Asif Kapadia, UK, 2015, 128'
On 23 July 2011, Amy Winehouse, born in London, joined the 'Forever 27', a tragic club of talented musicians including Brian Jones, Janis Japlin, Jimi Hendrix, Jim Morrison and Kurt Cobain, who played their last notes way too young. In the documentary “Amy”, we see how the British singer of Jewish origin grew from aspiring jazz singer with her phenomenal voice and musical talent into a world star who wrote and sang from the very depths of her heart.
The rough diamond on the 2003 debut album Frank, unfortunately, proved to be an unguided missile. Along with her success, her personal problems increased steadily. The album Back to Black in 2006 catapulted the then 23-year-old Winehouse to the highest echelons of the music charts. Everyone was wild about the white singer with black voice, but unfortunately the paparazzi were also wild about Winehouse’s controversial drink and drugs-infused lifestyle and her destructive marriage with Blake Fielder-Civil. The album marked the start of her irreversible downfall.

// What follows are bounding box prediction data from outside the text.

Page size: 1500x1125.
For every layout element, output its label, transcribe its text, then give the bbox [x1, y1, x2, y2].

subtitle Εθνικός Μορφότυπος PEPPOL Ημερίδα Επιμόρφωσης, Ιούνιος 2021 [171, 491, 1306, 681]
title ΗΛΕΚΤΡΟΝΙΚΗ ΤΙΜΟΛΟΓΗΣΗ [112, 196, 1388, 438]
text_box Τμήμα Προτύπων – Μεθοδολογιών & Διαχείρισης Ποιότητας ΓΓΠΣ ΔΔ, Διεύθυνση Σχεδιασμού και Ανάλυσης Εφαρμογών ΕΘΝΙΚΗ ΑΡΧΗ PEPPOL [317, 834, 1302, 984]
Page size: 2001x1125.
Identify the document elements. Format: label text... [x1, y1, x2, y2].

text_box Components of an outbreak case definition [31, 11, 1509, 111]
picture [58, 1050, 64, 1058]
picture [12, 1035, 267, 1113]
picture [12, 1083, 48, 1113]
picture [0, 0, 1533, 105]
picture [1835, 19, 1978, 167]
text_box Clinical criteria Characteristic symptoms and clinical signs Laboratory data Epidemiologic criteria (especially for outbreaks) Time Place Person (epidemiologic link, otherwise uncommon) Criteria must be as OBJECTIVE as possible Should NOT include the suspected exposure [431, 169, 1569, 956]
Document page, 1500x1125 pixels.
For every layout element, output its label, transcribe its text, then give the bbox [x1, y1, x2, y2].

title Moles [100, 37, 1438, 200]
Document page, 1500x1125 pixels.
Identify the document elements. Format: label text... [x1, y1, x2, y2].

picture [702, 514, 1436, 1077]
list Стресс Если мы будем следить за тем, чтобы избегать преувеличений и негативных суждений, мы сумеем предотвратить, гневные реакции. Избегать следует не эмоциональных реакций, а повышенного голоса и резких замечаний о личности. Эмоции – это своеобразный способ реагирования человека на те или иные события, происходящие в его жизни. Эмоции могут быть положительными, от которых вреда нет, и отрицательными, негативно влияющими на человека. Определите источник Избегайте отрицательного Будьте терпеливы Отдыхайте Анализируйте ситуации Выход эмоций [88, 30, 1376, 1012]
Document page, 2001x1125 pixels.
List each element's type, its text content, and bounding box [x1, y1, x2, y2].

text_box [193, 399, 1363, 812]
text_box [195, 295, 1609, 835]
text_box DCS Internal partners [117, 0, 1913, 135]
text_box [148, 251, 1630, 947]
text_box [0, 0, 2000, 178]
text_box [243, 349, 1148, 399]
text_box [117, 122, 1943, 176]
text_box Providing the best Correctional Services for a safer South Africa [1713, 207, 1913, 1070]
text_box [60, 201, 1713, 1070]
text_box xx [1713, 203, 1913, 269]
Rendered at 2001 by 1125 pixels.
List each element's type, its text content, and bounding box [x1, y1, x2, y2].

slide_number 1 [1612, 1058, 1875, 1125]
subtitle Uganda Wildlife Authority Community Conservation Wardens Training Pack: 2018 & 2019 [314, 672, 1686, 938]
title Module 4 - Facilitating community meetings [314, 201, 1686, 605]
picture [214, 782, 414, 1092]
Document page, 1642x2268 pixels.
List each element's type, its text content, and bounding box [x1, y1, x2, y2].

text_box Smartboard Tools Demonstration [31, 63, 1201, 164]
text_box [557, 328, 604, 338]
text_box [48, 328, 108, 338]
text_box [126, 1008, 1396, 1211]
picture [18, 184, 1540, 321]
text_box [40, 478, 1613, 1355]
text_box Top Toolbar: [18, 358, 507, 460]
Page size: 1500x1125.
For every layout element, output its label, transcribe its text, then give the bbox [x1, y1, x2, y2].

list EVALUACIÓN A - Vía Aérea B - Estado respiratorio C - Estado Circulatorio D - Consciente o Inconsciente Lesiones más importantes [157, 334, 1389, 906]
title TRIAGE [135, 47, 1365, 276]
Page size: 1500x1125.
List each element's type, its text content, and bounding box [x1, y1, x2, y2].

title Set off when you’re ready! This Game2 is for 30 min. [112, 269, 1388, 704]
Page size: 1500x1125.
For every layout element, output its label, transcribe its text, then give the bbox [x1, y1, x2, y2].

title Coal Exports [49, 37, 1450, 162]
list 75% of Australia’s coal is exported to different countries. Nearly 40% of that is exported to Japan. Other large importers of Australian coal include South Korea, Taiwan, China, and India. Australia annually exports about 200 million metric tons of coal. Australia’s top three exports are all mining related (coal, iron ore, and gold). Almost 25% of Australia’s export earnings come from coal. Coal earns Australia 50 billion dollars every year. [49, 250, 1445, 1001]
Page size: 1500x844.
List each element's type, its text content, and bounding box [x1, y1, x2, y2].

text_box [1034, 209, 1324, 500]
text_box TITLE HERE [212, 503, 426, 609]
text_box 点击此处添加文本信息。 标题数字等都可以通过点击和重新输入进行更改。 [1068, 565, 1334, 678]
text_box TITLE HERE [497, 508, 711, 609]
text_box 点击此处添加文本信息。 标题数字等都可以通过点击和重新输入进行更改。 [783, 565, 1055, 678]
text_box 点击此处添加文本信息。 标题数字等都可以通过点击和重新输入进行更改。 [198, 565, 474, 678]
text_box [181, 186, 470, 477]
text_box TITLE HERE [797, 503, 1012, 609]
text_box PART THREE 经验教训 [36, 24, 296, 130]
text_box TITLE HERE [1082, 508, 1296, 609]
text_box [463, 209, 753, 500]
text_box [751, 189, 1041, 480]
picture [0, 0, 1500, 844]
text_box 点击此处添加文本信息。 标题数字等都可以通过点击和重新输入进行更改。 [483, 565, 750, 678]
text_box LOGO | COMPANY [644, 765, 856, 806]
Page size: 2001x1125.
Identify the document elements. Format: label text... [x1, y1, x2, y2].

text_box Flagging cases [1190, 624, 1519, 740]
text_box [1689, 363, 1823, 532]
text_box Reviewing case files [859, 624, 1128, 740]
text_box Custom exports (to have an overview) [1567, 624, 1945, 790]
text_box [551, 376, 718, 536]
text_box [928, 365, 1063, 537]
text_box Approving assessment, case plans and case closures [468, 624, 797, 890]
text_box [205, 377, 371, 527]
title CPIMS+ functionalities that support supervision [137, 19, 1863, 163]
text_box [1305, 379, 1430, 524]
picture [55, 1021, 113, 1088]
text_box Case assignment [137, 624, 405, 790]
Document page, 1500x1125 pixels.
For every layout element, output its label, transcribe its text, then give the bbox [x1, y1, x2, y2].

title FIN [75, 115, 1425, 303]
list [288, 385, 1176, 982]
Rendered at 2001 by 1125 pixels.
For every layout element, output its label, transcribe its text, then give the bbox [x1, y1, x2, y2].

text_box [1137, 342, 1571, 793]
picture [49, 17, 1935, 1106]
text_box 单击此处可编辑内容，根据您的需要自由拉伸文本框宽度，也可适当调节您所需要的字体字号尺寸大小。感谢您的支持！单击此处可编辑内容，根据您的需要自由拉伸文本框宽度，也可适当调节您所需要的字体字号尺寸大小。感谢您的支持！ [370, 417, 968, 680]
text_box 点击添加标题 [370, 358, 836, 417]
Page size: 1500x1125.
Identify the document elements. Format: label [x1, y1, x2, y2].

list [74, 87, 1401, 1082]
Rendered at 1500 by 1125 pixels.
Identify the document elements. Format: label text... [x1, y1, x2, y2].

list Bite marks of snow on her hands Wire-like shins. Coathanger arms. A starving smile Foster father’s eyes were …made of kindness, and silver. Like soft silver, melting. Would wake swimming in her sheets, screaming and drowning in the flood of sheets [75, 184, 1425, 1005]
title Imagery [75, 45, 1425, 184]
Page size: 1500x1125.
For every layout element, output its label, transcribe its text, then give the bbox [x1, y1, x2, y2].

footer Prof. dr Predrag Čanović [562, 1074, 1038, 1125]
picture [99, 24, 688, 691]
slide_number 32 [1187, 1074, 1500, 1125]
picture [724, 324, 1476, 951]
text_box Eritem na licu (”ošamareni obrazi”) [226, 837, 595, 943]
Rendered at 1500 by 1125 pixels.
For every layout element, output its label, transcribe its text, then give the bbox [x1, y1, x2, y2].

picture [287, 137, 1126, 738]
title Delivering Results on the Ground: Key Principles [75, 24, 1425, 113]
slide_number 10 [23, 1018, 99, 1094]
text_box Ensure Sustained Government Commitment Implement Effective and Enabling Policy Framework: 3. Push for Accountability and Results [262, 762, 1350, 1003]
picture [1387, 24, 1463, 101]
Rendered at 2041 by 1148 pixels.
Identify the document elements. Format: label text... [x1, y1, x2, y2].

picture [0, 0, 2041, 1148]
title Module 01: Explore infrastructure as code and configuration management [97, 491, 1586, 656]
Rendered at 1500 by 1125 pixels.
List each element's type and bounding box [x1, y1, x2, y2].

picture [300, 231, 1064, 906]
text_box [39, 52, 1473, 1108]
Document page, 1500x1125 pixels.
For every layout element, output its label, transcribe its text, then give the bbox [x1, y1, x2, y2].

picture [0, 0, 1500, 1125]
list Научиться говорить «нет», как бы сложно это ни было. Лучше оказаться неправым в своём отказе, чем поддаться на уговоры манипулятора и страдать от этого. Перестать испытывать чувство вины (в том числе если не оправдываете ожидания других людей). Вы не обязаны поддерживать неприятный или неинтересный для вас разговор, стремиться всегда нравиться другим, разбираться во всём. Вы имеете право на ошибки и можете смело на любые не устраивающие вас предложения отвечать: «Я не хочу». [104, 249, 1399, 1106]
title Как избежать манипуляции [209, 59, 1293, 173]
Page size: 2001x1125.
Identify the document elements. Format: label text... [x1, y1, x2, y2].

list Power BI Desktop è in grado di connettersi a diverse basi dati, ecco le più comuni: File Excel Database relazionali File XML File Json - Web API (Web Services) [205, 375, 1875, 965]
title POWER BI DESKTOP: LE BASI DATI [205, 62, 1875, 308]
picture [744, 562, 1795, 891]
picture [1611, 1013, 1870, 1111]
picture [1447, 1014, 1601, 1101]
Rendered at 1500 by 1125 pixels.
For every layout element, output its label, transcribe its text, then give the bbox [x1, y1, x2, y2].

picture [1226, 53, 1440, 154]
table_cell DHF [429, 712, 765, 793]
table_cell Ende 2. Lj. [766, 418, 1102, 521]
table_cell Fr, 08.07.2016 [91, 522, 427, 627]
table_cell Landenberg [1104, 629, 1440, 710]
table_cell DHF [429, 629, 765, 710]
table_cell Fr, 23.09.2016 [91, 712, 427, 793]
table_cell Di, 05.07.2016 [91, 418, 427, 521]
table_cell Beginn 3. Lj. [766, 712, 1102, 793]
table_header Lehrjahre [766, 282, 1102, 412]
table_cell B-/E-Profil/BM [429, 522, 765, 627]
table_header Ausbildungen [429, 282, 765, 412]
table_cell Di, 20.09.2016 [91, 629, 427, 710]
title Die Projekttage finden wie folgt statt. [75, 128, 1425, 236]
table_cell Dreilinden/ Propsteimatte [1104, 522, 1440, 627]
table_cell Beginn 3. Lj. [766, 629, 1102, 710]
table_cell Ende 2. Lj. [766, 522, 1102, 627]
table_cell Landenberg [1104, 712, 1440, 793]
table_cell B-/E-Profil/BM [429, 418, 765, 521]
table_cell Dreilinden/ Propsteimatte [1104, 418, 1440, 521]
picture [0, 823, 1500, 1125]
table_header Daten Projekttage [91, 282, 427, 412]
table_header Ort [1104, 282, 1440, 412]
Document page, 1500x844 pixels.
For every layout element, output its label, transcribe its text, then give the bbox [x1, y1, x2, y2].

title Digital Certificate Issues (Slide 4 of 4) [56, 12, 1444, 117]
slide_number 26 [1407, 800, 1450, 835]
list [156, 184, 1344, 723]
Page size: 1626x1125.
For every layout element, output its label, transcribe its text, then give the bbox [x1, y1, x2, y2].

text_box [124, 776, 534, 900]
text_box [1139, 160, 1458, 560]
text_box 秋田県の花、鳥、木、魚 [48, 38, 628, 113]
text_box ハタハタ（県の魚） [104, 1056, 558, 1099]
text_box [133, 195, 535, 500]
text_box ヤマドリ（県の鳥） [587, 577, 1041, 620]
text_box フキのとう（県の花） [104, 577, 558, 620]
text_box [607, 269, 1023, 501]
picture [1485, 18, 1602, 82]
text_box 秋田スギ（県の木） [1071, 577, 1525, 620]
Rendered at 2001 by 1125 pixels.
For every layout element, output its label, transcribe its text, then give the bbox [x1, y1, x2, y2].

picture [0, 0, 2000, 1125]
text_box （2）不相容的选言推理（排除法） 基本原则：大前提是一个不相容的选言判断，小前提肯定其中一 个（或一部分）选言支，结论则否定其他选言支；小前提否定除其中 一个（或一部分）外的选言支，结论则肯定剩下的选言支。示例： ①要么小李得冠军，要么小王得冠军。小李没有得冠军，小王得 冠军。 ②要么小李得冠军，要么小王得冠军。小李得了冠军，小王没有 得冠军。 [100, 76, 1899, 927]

Director Asif Kapadia brings this chronicle of an announced death in a very intriguing, almost intimate way. He uses only archive material and illustrates important events from her life with lyrics. The effect is that Amy does not only seem the subject but also the author of her own story. The witnesses interviewed off-screen are like a background choir of ghosts, while Amy is omnipresent and, ironically, full of life.